I figure that around 20-25% of total calories from real meat and fish and other whole foods when feeding kibble is fine to stay roughly in balance for nutrients. 

I like gizzards for the dogs, they are cheaper than boneless breasts or thighs and easy to find not enhanced with sodium


----------



## DanielleK (Aug 9, 2015)

@Shell...I was more worried about portion size and if I gave her too much not nutritional value and how it would affect her digestive system. I know she's getting enough nutrition during the day! Thank you for the response!!


----------



## Shell (Oct 19, 2009)

DanielleK said:


> @Shell...I was more worried about portion size and if I gave her too much not nutritional value and how it would affect her digestive system. I know she's getting enough nutrition during the day! Thank you for the response!!

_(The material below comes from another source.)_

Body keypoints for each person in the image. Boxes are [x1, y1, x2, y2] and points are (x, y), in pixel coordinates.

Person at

Oh, well, no one can say if it will upset your dog or not really. I mean, I don't know how big your dog is, age of the dog, what she normally eats etc.
Some dogs are fine with mixing stuff in with their kibble, some get upset stomachs from even a few extra calories.

My dogs eat 1 pound of raw gizzards each when they get them as a meal. Big dogs, used to a variety of food.

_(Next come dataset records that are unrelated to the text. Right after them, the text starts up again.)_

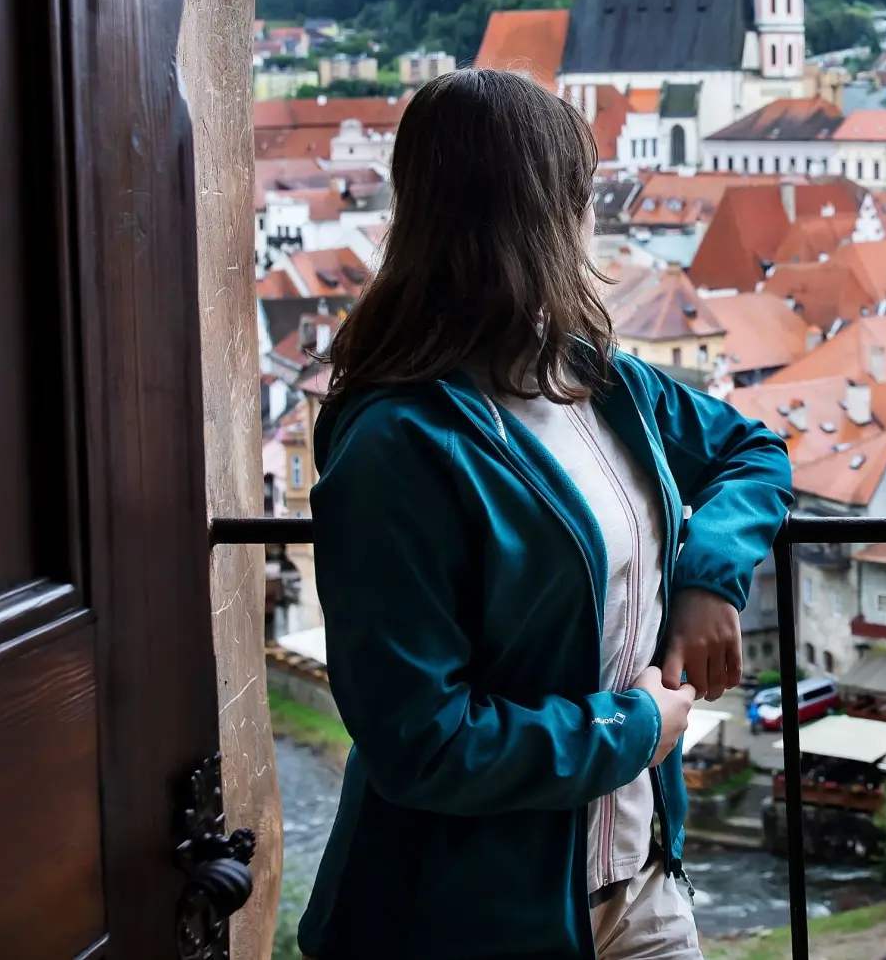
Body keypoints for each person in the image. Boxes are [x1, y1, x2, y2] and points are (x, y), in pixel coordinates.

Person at [296, 70, 791, 959]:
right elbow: (423, 742)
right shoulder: (397, 447)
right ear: (545, 216)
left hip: (639, 882)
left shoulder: (599, 381)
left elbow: (753, 451)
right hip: (470, 921)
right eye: (583, 196)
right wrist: (634, 729)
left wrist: (707, 578)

One problem of adding chicken to every meal is the risk of creating a picky dog that won't eat dry food without the additions. Some people prefer to give the chicken at more random meals instead to not create expectations.


----------



## DanielleK (Aug 9, 2015)

@Shell She's 2.7 yrs and 29 lbs and I'm probably just worrying over nothing because she has been eating 1/2 chicken breast with each meal for about a month now and no problems. In fact she has been more energetic and her coat is more lustrous! The gizzards are just cheaper!! It was only 3 with breakfast and 3 with dinner. I just heard too any could cause a blockage of some sort and I started freaking out. Also something about a vitamin a over load something like that


----------



## Kathyy (Jun 15, 2008)

Vitamin A is from liver not gizzards and you would probably have to feed half the diet as liver for months before excess vitamin A might be a problem, unless you are feeding liver from arctic animals. Look up gizzards on a nutrition website, they are much more nutritious than chicken breast and not even fatty. I am being conservative when I write you can substitute 25% of kibble calories for fresh food calories without harming the basic nutrient balance of the diet.


----------



## DanielleK (Aug 9, 2015)

Thank you Kathyy!! Sometimes the worry of how I am taking care of her gets the better of me sometimes. I have had some pretty major loses happen to me recently and I don't know what would happen if something were to happen to Calli. So thank you for the peace of mind!


----------